Namun, sebagian lainnya merasa kesulitan berhenti karena media social telah menjadi bagian dari gaya hidup, sehingga diperlukan dukungan dari keluarga, sekolah, dan lingkungan sosial.
Penelitian oleh Nolen-Hoeksema menyebutkan bahwa “rumination dapat meningkatkan risiko stres, kecemasan, dan depresi karena pikiran negatif yang berulang membuat seseorang terjebak pada situasi mental yang melelahkan” (Nolen-Hoeksema, 2000).
Kemudian Gen Z juga menghadapi lingkungan akademik yang lebih kompetitif dibanding generasi sebelumnya. Mereka dihadapkan pada tuntutan untuk mendapatkan nilai tinggi, masuk perguruan tinggi terbaik, memiliki prestasi non-akademik, hingga merencanakan karier sejak dini.
Kondisi ini menyebabkan sebagian besar dari mereka terus memikirkan masa depan secara berlebihan. Overthinking biasanya berupa dua bentuk utama: Rumination (memikirkan masa lalu secara berulang), Worrying (kekhawatiran berlebih tentang masa depan).
Selain tekanan akademik, banjir informasi mengenai standar kesuksesan seperti “harus sukses sebelum usia 25 tahun” atau “harus punya usaha sendiri” membuat remaja berpikir mereka harus mencapai segalanya dalam waktu cepat.
Hal ini memperparah kecenderungan overthinking. Insecure dan overthinking memiliki hubungan yang sangat erat. Ketika seseorang merasa tidak percaya diri, ia cenderung memikirkan kekurangan dirinya secara terus-menerus.
Sebaliknya, overthinking dapat memperkuat rasa tidak aman dan memunculkan penilaian negatif terhadap diri sendiri. Penelitian psikologi perkembangan menunjukkan bahwa konsep diri yang tidak stabil membuat remaja lebih rentan mengalami gangguan emosional seperti kecemasan dan stres (Santrock, 2014).
PENUTUP
Fenomena insecure dan overthinking di kalangan Generasi Z merupakan isu yang semakin nyata seiring pesatnya perkembangan teknologi dan media sosial.
Paparan informasi yang berlebihan (overexposure), tekanan sosial, serta tingginya tuntutan akademik menjadi faktor utama yang memengaruhi kondisi psikologis remaja masa kini.
Temuan dari hasil wawancara memperlihatkan bahwa sebagian besar Gen Z mengakses media sosial dalam durasi panjang, bahkan sejak usia sangat muda.
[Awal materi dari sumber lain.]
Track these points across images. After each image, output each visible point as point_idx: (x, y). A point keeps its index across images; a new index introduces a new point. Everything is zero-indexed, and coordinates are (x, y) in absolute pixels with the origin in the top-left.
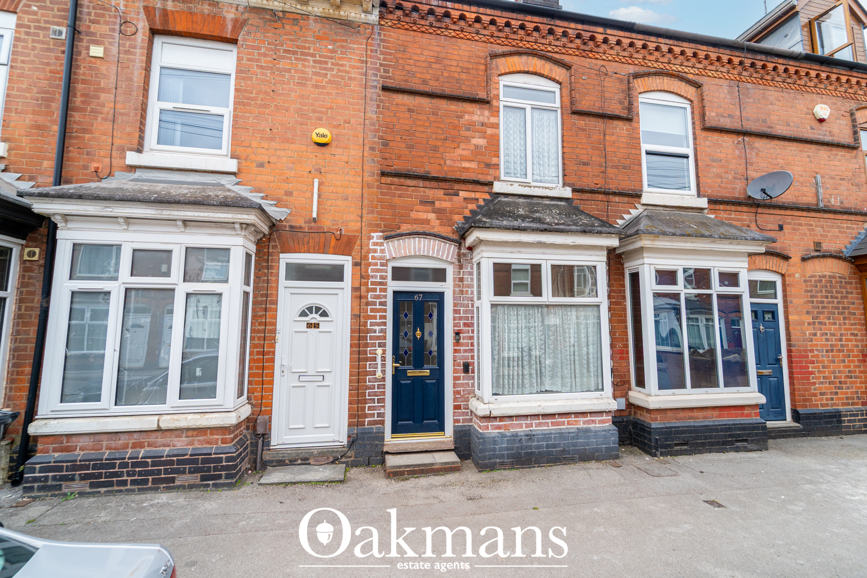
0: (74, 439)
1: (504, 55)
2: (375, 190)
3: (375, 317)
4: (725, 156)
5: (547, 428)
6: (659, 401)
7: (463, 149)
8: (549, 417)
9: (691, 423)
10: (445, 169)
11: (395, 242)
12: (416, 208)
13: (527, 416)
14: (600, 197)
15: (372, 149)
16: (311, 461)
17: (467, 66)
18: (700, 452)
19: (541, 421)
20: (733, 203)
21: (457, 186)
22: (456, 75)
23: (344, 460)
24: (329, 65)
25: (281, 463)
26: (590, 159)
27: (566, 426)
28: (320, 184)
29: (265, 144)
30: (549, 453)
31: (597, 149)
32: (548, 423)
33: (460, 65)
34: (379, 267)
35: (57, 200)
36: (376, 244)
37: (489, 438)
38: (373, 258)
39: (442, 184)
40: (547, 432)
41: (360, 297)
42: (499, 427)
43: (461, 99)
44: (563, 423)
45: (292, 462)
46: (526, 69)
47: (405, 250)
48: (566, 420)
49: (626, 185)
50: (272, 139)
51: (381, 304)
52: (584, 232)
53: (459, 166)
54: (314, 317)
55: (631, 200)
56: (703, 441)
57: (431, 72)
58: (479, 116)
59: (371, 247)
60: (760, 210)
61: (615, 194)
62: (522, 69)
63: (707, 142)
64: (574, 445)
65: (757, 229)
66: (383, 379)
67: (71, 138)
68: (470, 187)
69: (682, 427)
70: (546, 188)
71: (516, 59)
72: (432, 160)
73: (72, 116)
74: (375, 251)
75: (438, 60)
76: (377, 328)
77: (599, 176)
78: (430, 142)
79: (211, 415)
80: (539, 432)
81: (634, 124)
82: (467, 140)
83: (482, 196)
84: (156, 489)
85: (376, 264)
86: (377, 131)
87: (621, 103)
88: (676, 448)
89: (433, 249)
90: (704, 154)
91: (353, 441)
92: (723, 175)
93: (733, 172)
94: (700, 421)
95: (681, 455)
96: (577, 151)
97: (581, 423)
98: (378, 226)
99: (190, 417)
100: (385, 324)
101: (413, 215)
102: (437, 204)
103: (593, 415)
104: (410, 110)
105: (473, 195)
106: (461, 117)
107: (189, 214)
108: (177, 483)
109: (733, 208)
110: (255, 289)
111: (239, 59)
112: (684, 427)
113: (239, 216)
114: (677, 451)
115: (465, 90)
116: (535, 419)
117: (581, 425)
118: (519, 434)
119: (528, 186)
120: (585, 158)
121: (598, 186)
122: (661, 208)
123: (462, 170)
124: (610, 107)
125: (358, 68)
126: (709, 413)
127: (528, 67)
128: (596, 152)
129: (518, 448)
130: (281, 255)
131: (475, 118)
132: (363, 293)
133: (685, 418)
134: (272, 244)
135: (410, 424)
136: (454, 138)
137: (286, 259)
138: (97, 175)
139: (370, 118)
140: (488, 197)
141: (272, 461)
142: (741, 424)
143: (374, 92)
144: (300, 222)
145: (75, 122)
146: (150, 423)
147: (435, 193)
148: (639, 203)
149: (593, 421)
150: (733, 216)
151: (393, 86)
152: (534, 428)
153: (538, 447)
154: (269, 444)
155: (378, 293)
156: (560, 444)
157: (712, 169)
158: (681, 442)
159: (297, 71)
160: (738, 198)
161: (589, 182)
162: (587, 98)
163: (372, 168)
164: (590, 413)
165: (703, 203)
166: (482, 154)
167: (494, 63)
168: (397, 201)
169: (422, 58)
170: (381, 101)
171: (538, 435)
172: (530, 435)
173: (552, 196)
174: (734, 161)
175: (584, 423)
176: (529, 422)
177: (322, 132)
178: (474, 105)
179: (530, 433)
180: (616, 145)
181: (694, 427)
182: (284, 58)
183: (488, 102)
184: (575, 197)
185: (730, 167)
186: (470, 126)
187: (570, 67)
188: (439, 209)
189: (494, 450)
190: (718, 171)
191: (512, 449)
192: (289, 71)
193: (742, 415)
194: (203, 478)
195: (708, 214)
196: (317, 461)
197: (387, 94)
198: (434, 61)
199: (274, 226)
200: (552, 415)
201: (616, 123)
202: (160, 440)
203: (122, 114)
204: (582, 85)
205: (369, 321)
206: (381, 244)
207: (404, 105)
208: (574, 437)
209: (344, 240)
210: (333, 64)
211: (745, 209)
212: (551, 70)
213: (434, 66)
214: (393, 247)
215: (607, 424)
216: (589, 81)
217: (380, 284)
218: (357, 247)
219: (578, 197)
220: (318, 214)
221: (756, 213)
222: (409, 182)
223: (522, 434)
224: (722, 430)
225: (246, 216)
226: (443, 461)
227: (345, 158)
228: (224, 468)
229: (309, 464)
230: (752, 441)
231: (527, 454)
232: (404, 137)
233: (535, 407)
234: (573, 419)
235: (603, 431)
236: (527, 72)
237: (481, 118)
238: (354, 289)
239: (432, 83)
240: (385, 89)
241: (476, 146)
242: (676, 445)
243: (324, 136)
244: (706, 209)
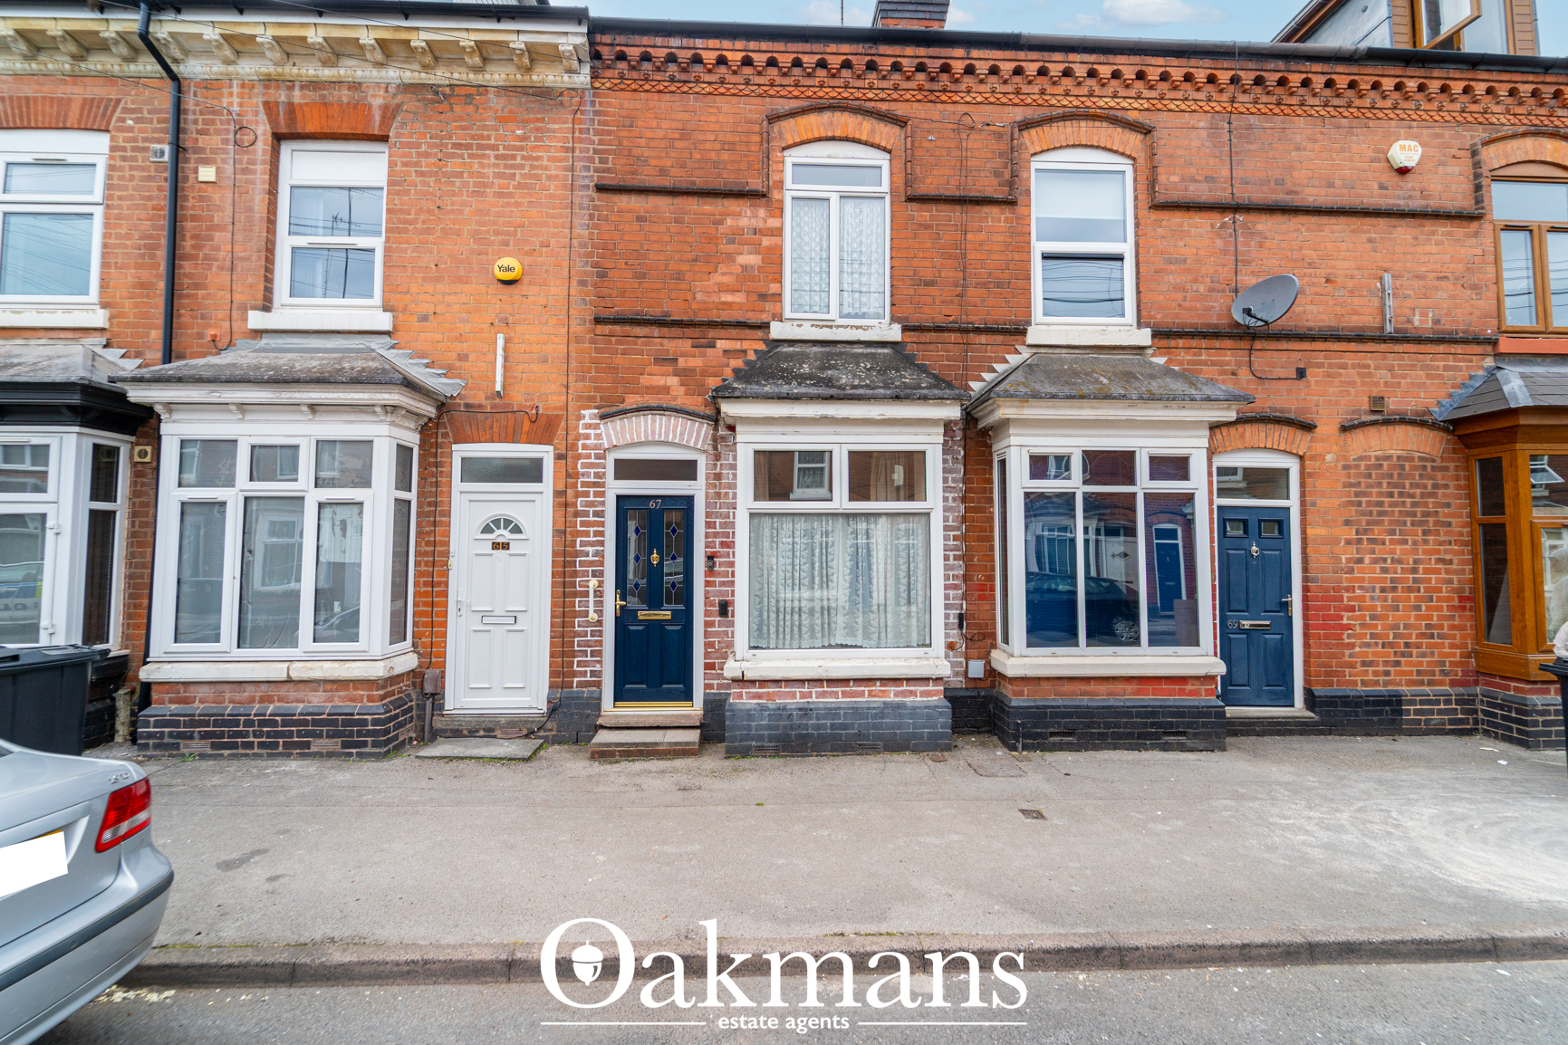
0: (192, 688)
1: (793, 114)
2: (587, 345)
3: (587, 534)
4: (1195, 251)
5: (834, 700)
6: (1025, 665)
7: (724, 274)
8: (839, 684)
9: (1085, 701)
10: (694, 306)
11: (617, 423)
12: (648, 369)
13: (802, 681)
14: (953, 337)
15: (582, 283)
16: (498, 733)
17: (732, 140)
18: (1096, 748)
19: (826, 689)
20: (1204, 335)
21: (712, 333)
22: (713, 155)
23: (542, 733)
24: (519, 161)
25: (456, 734)
26: (937, 275)
27: (866, 697)
28: (507, 341)
29: (429, 287)
30: (835, 737)
31: (950, 257)
32: (837, 692)
33: (720, 138)
34: (593, 460)
36: (588, 426)
37: (741, 710)
38: (585, 447)
39: (688, 331)
40: (833, 706)
41: (566, 505)
42: (759, 696)
43: (720, 194)
44: (862, 694)
45: (472, 733)
46: (830, 134)
47: (631, 434)
48: (866, 689)
49: (1002, 314)
50: (438, 279)
51: (596, 514)
52: (897, 398)
53: (716, 300)
54: (503, 534)
55: (1008, 338)
56: (1102, 730)
57: (673, 155)
58: (750, 218)
59: (581, 431)
60: (1258, 344)
61: (978, 331)
62: (823, 135)
63: (1160, 230)
64: (875, 726)
65: (1251, 377)
66: (600, 623)
67: (181, 296)
68: (734, 332)
69: (1065, 706)
70: (857, 328)
71: (812, 119)
72: (673, 295)
73: (181, 267)
74: (587, 437)
75: (685, 134)
76: (590, 549)
77: (952, 302)
78: (670, 267)
79: (353, 664)
80: (821, 706)
81: (1020, 209)
82: (730, 258)
83: (752, 346)
84: (288, 756)
85: (589, 456)
86: (590, 255)
87: (997, 174)
88: (1052, 739)
89: (675, 432)
90: (1151, 251)
91: (553, 710)
92: (1188, 286)
93: (1208, 280)
94: (1102, 697)
95: (1061, 750)
96: (915, 262)
97: (891, 695)
98: (592, 399)
99: (327, 665)
100: (602, 543)
101: (645, 380)
102: (682, 362)
103: (911, 682)
104: (640, 219)
105: (737, 345)
106: (721, 222)
107: (314, 395)
108: (313, 749)
109: (1204, 343)
110: (420, 494)
111: (392, 164)
112: (1069, 707)
113: (378, 396)
114: (1054, 744)
115: (727, 179)
116: (816, 687)
117: (891, 698)
118: (788, 707)
119: (827, 326)
120: (928, 274)
121: (951, 319)
122: (1064, 351)
123: (720, 307)
124: (977, 183)
125: (560, 161)
126: (1119, 687)
127: (833, 130)
128: (949, 262)
129: (785, 727)
130: (455, 447)
131: (744, 222)
132: (570, 498)
133: (1073, 694)
134: (441, 431)
135: (643, 689)
136: (710, 258)
137: (461, 451)
138: (216, 346)
139: (580, 236)
140: (762, 347)
141: (446, 731)
142: (1177, 707)
143: (585, 196)
144: (479, 398)
145: (185, 275)
146: (279, 672)
147: (678, 345)
148: (1024, 343)
149: (911, 692)
150: (1203, 358)
151: (613, 183)
152: (814, 699)
153: (818, 727)
154: (441, 707)
155: (591, 498)
156: (853, 724)
157: (1166, 278)
158: (1061, 730)
159: (471, 174)
160: (1216, 326)
161: (935, 312)
162: (935, 172)
163: (583, 312)
164: (908, 680)
165: (1144, 337)
166: (753, 279)
167: (776, 130)
168: (619, 360)
169: (660, 133)
170: (596, 208)
171: (816, 709)
172: (806, 709)
173: (867, 339)
174: (1212, 259)
175: (896, 695)
176: (806, 690)
177: (509, 264)
178: (741, 202)
179: (806, 706)
180: (985, 248)
181: (1088, 707)
182: (453, 156)
183: (764, 195)
184: (909, 340)
185: (1204, 271)
186: (736, 236)
187: (906, 123)
188: (684, 370)
189: (749, 728)
190: (1178, 280)
191: (777, 728)
192: (460, 175)
193: (1182, 692)
194: (345, 745)
195: (1153, 355)
196: (506, 733)
197: (604, 196)
198: (677, 136)
199: (443, 405)
200: (844, 681)
201: (986, 209)
202: (292, 695)
203: (242, 259)
204: (927, 151)
205: (578, 540)
206: (596, 427)
207: (630, 211)
208: (876, 714)
209: (542, 421)
210: (523, 158)
211: (1228, 343)
212: (873, 131)
213: (679, 144)
214: (614, 429)
215: (935, 698)
216: (939, 143)
217: (595, 484)
218: (561, 432)
219: (914, 340)
220: (504, 386)
221: (1251, 350)
222: (639, 330)
223: (793, 707)
224: (1139, 715)
225: (387, 396)
226: (674, 740)
227: (542, 300)
228: (369, 733)
229: (495, 737)
230: (1196, 736)
231: (801, 736)
232: (630, 262)
233: (813, 668)
234: (878, 687)
235: (926, 707)
236: (833, 139)
237: (753, 221)
238: (557, 494)
239: (674, 172)
240: (601, 189)
241: (745, 268)
242: (1052, 734)
243: (509, 269)
244: (1150, 347)
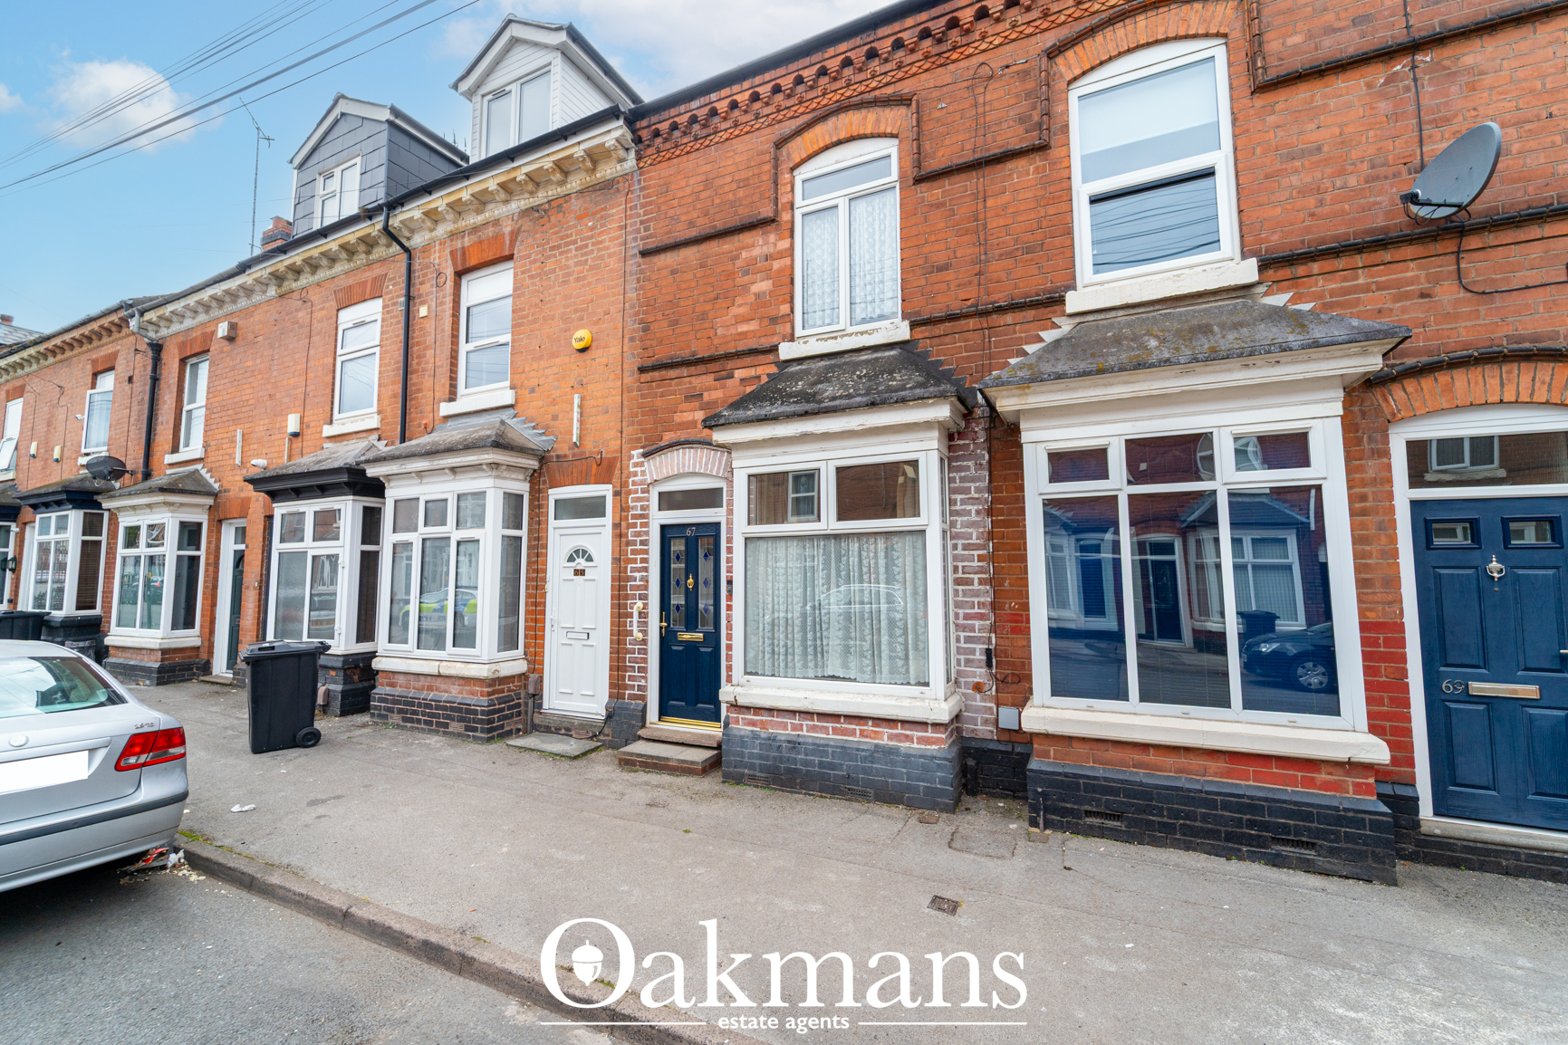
0: (396, 676)
1: (799, 132)
2: (635, 393)
3: (635, 561)
4: (1337, 131)
5: (824, 736)
6: (1044, 718)
7: (740, 306)
8: (830, 719)
9: (1140, 775)
10: (716, 341)
11: (657, 460)
12: (681, 407)
13: (794, 712)
14: (972, 323)
15: (632, 339)
16: (573, 733)
17: (746, 176)
18: (1156, 842)
19: (816, 723)
20: (1358, 248)
21: (730, 364)
22: (731, 196)
23: (602, 737)
24: (590, 248)
25: (547, 730)
26: (952, 256)
27: (857, 737)
28: (582, 399)
29: (535, 366)
30: (824, 777)
31: (967, 232)
32: (827, 728)
33: (736, 178)
34: (639, 495)
35: (377, 464)
36: (636, 465)
37: (735, 736)
38: (634, 483)
39: (711, 367)
40: (822, 742)
41: (620, 536)
42: (753, 724)
43: (736, 230)
44: (853, 733)
45: (557, 731)
46: (835, 139)
47: (667, 469)
48: (858, 728)
49: (1030, 282)
50: (541, 358)
51: (643, 543)
53: (734, 332)
54: (581, 563)
55: (1042, 311)
56: (1165, 820)
57: (699, 206)
58: (762, 246)
59: (631, 470)
60: (1473, 242)
61: (1000, 310)
62: (828, 142)
63: (1271, 119)
64: (865, 771)
65: (1462, 294)
66: (644, 642)
67: (411, 400)
68: (748, 360)
69: (1106, 779)
70: (862, 333)
71: (819, 130)
72: (699, 336)
73: (411, 379)
74: (635, 474)
75: (707, 184)
76: (637, 575)
77: (970, 283)
78: (697, 310)
79: (475, 666)
80: (810, 740)
81: (1055, 153)
82: (745, 288)
83: (765, 370)
84: (437, 732)
85: (636, 492)
86: (637, 314)
87: (1022, 120)
88: (1089, 820)
89: (700, 462)
90: (1258, 151)
91: (609, 717)
92: (1327, 182)
93: (1365, 166)
94: (1167, 774)
95: (1102, 836)
96: (927, 248)
97: (885, 737)
98: (638, 440)
99: (459, 665)
100: (646, 569)
101: (678, 418)
102: (706, 397)
103: (907, 726)
104: (674, 272)
105: (752, 372)
106: (737, 257)
108: (451, 729)
109: (1359, 260)
110: (530, 531)
111: (515, 275)
112: (1113, 780)
114: (1091, 827)
115: (743, 214)
116: (807, 719)
117: (885, 741)
118: (779, 738)
119: (832, 338)
120: (941, 258)
121: (969, 303)
122: (1121, 313)
123: (737, 338)
124: (998, 138)
125: (617, 239)
126: (1196, 762)
127: (838, 134)
128: (965, 238)
129: (775, 758)
130: (550, 491)
131: (757, 252)
132: (624, 531)
133: (1123, 763)
134: (542, 479)
135: (682, 706)
136: (726, 294)
137: (556, 494)
138: (428, 430)
139: (631, 299)
140: (773, 369)
141: (541, 726)
142: (1295, 803)
143: (634, 262)
144: (563, 449)
145: (414, 385)
146: (431, 668)
147: (703, 381)
148: (1063, 314)
149: (907, 736)
150: (1361, 281)
151: (654, 246)
152: (805, 733)
153: (806, 763)
154: (540, 706)
155: (638, 529)
156: (842, 765)
157: (1285, 182)
158: (1102, 809)
159: (561, 268)
160: (1385, 229)
161: (950, 300)
162: (947, 142)
163: (632, 363)
164: (904, 722)
165: (1247, 271)
166: (766, 305)
167: (784, 153)
168: (659, 402)
169: (688, 190)
170: (642, 272)
171: (805, 743)
172: (795, 743)
173: (872, 344)
174: (1371, 133)
175: (891, 737)
176: (797, 722)
177: (582, 335)
178: (754, 233)
179: (794, 739)
180: (1010, 210)
181: (1141, 784)
182: (549, 257)
183: (773, 221)
184: (920, 336)
185: (1355, 154)
186: (750, 268)
187: (911, 100)
188: (708, 403)
189: (742, 755)
190: (1308, 179)
191: (767, 758)
192: (554, 271)
193: (1309, 782)
194: (468, 729)
195: (1266, 294)
196: (578, 734)
197: (648, 259)
198: (701, 188)
199: (543, 459)
200: (835, 717)
201: (1010, 165)
202: (443, 686)
203: (439, 367)
204: (938, 121)
205: (629, 566)
206: (641, 464)
207: (666, 267)
208: (866, 757)
209: (605, 463)
210: (593, 244)
211: (1409, 251)
212: (878, 121)
213: (703, 195)
214: (655, 466)
215: (934, 747)
216: (951, 109)
217: (642, 516)
218: (617, 472)
219: (927, 334)
220: (580, 438)
221: (1458, 252)
222: (672, 373)
223: (783, 738)
224: (1226, 806)
226: (682, 758)
227: (604, 360)
228: (481, 721)
229: (571, 736)
230: (1333, 852)
231: (789, 770)
232: (666, 313)
233: (799, 699)
234: (869, 727)
235: (921, 757)
236: (839, 143)
237: (765, 248)
238: (616, 526)
239: (700, 221)
240: (644, 254)
241: (758, 295)
242: (1088, 813)
243: (581, 339)
244: (1259, 283)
Kebiasaan ini tidak hanya membentuk pola pikir dan perilaku digital mereka, tetapi juga berdampak pada kesehatan mental, seperti munculnya kecemasan, stres, gangguan tidur, hingga perasaan tidak berharga.
Insecure dan overthinking saling berhubungan erat, di mana ketidakpercayaan diri mendorong pikiran negatif yang berulang, sementara overthinking memperkuat rasa tidak aman yang sudah ada.
Kombinasi ini dapat menghambat perkembangan psikososial remaja, terutama pada masa pencarian jati diri. Oleh karena itu, diperlukan kesadaran dan pengendalian diri dalam penggunaan media sosial, didukung oleh lingkungan keluarga, sekolah, dan masyarakat.
Upaya seperti membatasi waktu layar, memilih konten yang positif, serta menjaga keseimbangan antara aktivitas digital dan kehidupan nyata dapat membantu mengurangi dampak negatif tersebut.
Dengan pemahaman yang tepat mengenai penyebab dan dampaknya, diharapkan Gen Z mampu membangun konsep diri yang lebih sehat, meningkatkan ketahanan mental, serta menggunakan teknologi secara bijak.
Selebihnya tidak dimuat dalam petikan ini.